As Jews were beaten and killed in the 1991 Crown Heights riots, New York Times columnist and erstwhile executive editor A.M. Rosenthal penned a thundering denunciation of the violence and its cheerleaders.
"Using grievances real or imagined as an excuse for violence will not be tolerated—not by black society or white, not by the press, not by City Hall, not now, not ever," Rosenthal wrote.
He was wrong. As similar scenes play out across America today, with rioters shooting police officers, innocent bystanders dying, and businesses being destroyed, the news media has adopted a different attitude.
If peaceful armed protesters are voicing frustration with a lockdown, as happened in Democratic darling Gov. Gretchen Whitmer’s state of Michigan, they see anarchy. But when smashed windows and mutilated civilians can be contorted into an issue of "racial justice," then fealty to their hard-left ideology trumps any concern for safety or sanity.

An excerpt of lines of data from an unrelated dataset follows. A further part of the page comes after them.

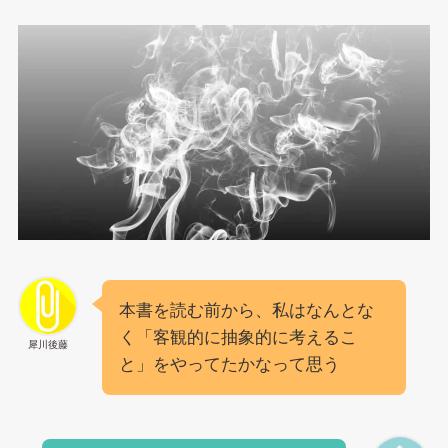
本書を読む前から、私はなんとな
く「客観的に抽象的に考えるこ
犀川後藤
と」をやってたかなって思う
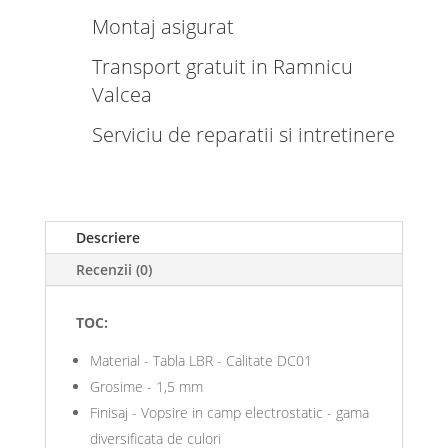
Montaj asigurat
Transport gratuit in Ramnicu
Valcea
Serviciu de reparatii si intretinere
Descriere
Recenzii (0)
TOC:
Material - Tabla LBR - Calitate DC01
Grosime - 1,5 mm
Finisaj - Vopsire in camp electrostatic - gama
diversificata de culori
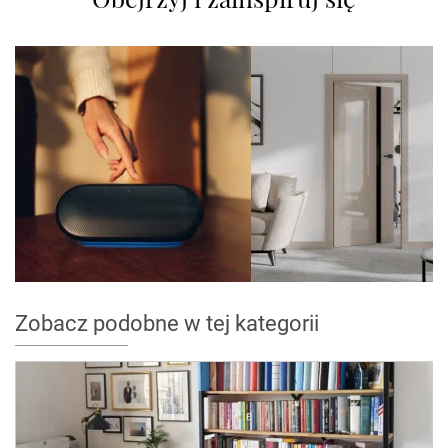
Zobacz podobne w tej kategorii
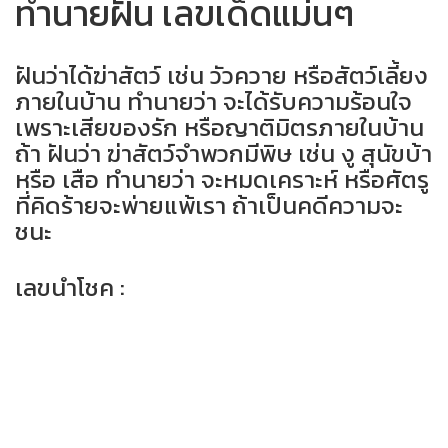
ทำนายฝัน เลขเด็ดแม่นๆ
ฝันว่าได้ฆ่าสัตว์ เช่น วัวควาย หรือสัตว์เลี้ยง
ภายในบ้าน ทำนายว่า จะได้รับความร้อนใจ
เพราะเสียของรัก หรือญาติมิตรภายในบ้าน
ถ้า ฝันว่า ฆ่าสัตว์จำพวกมีพิษ เช่น งู สุนัขบ้า
หรือ เสือ ทำนายว่า จะหมดเคราะห์ หรือศัตรู
ที่คิดร้ายจะพ่ายแพ้เรา ถ้าเป็นคดีความจะ
ชนะ
เลขนำโชค :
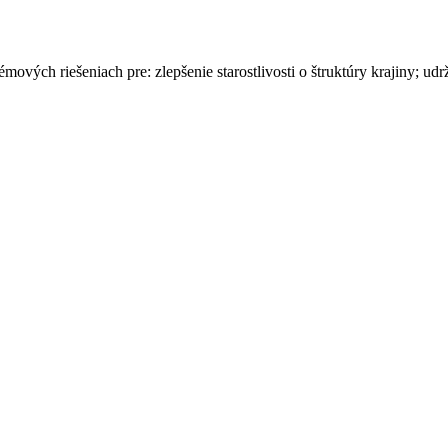
stémových riešeniach pre: zlepšenie starostlivosti o štruktúry krajiny;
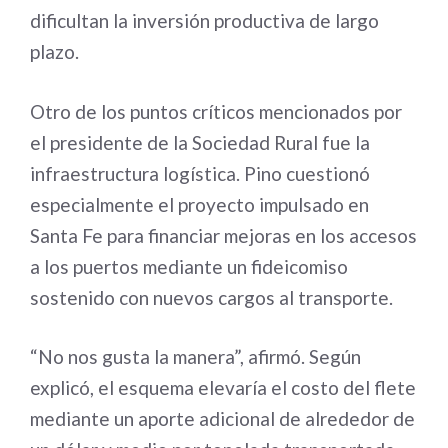
dificultan la inversión productiva de largo
plazo.
Otro de los puntos críticos mencionados por
el presidente de la Sociedad Rural fue la
infraestructura logística. Pino cuestionó
especialmente el proyecto impulsado en
Santa Fe para financiar mejoras en los accesos
a los puertos mediante un fideicomiso
sostenido con nuevos cargos al transporte.
“No nos gusta la manera”, afirmó. Según
explicó, el esquema elevaría el costo del flete
mediante un aporte adicional de alrededor de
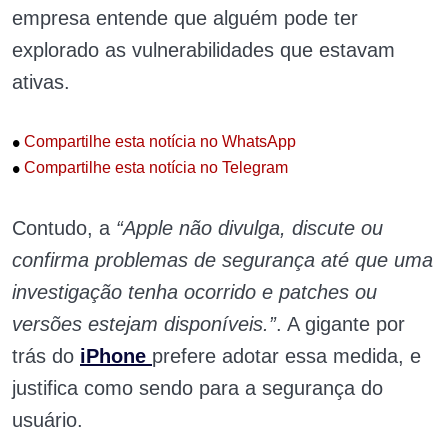
empresa entende que alguém pode ter
explorado as vulnerabilidades que estavam
ativas.
•
Compartilhe esta notícia no WhatsApp
•
Compartilhe esta notícia no Telegram
Contudo, a
“Apple não divulga, discute ou
confirma problemas de segurança até que uma
investigação tenha ocorrido e patches ou
versões estejam disponíveis.”
. A gigante por
trás do
iPhone
prefere adotar essa medida, e
justifica como sendo para a segurança do
usuário.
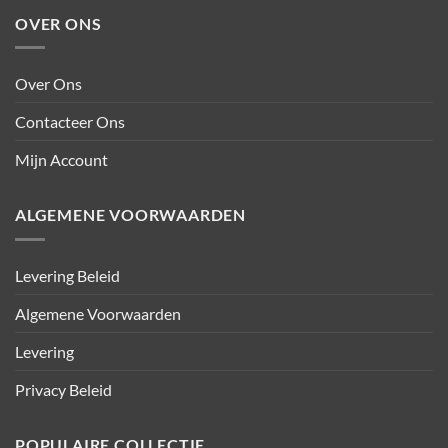
OVER ONS
Over Ons
Contacteer Ons
Mijn Account
ALGEMENE VOORWAARDEN
Levering Beleid
Algemene Voorwaarden
Levering
Privacy Beleid
POPULAIRE COLLECTIE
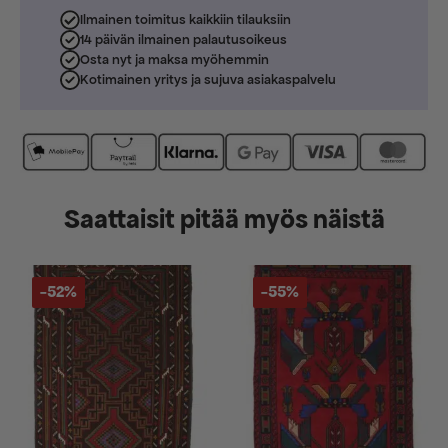
Ilmainen toimitus kaikkiin tilauksiin
14 päivän ilmainen palautusoikeus
Osta nyt ja maksa myöhemmin
Kotimainen yritys ja sujuva asiakaspalvelu
Saattaisit pitää myös näistä
-52%
-55%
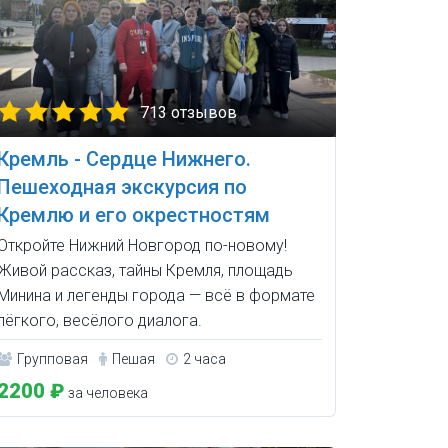
713 отзывов
Кремль - Сердце Нижнего.
Пешеходная экскурсия по
Кремлю и его окрестностям
Откройте Нижний Новгород по-новому!
Живой рассказ, тайны Кремля, площадь
Минина и легенды города — всё в формате
лёгкого, весёлого диалога.
Групповая
Пешая
2 часа
2200 ₽
за человека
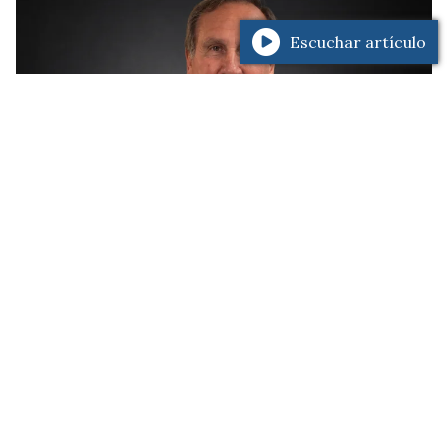
Escuchar artículo
Aciar prendió fuego el debate por
las coimas: “Faltan controles y
sobra impunidad”
Ushuaia
07/08/2026
Radio FM Amistad
El reconocido abogado ushuaiense Raúl Aciar lanzó
fuertes cuestionamientos sobre el funcionamiento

The Times now publishes calls for defunding police nationwide. The editorial board on which Rosenthal once sat cannot muster a denunciation free of qualifiers and compromise. In place of clear-eyed condemnations comes the incessant refrain that rioting and looting are lamentable, but the result of legitimate grievance. Those same grievances, they argue, can only be addressed through aggressive federal investigations, the stripping of legal protections for cops and, of course, voting for Democrats.
One Times newsletter writer on Tuesday described President Donald Trump's promise to end the violence as "a harsh crackdown on protesters demanding racial justice" and excused rioting as "often nonviolent, sometimes bloody protests." A Times tech reporter showed more concern with Facebook CEO Mark Zuckerberg's unwillingness to use his company to send virtue signals.
The Times is emblematic of the attitude adopted by the press writ large. And it no longer counts prominent dissenters like Rosenthal among its ranks. Instead, the views of editorial writers and news reporters are often indistinguishable.
The Associated Press censors the word "looting." CNN's Chris Cuomo is calling the riots "a minority manifesting a desperate plea to be heard." His colleague Don Lemon offered violent protesters "the benefit of the doubt." Standing in front of a burning police station, MSNBC's Ali Velshi noted that while "fires have been started," protesters in Minneapolis were not "generally unruly."
What did Rosenthal understand that his successors do not? Perhaps it's that he lived through the years in which there were 2,500 murders in New York City alone. Perhaps it was his reporting on the broad-daylight stabbing of Kitty Genovese, a young woman unaided by bystanders who did nothing to stop her death. Perhaps he saw violence not as revolutionary, but as the atavistic horror it is.
"The press," Rosenthal wrote of the Crown Heights riots, "treats it all as some kind of cultural clash between a poverty-ridden people fed up with life and a powerful, prosperous and unfortunately peculiar bunch of stuck-up neighbors."
And there is nobody like Rosenthal left to strike a dissonant note.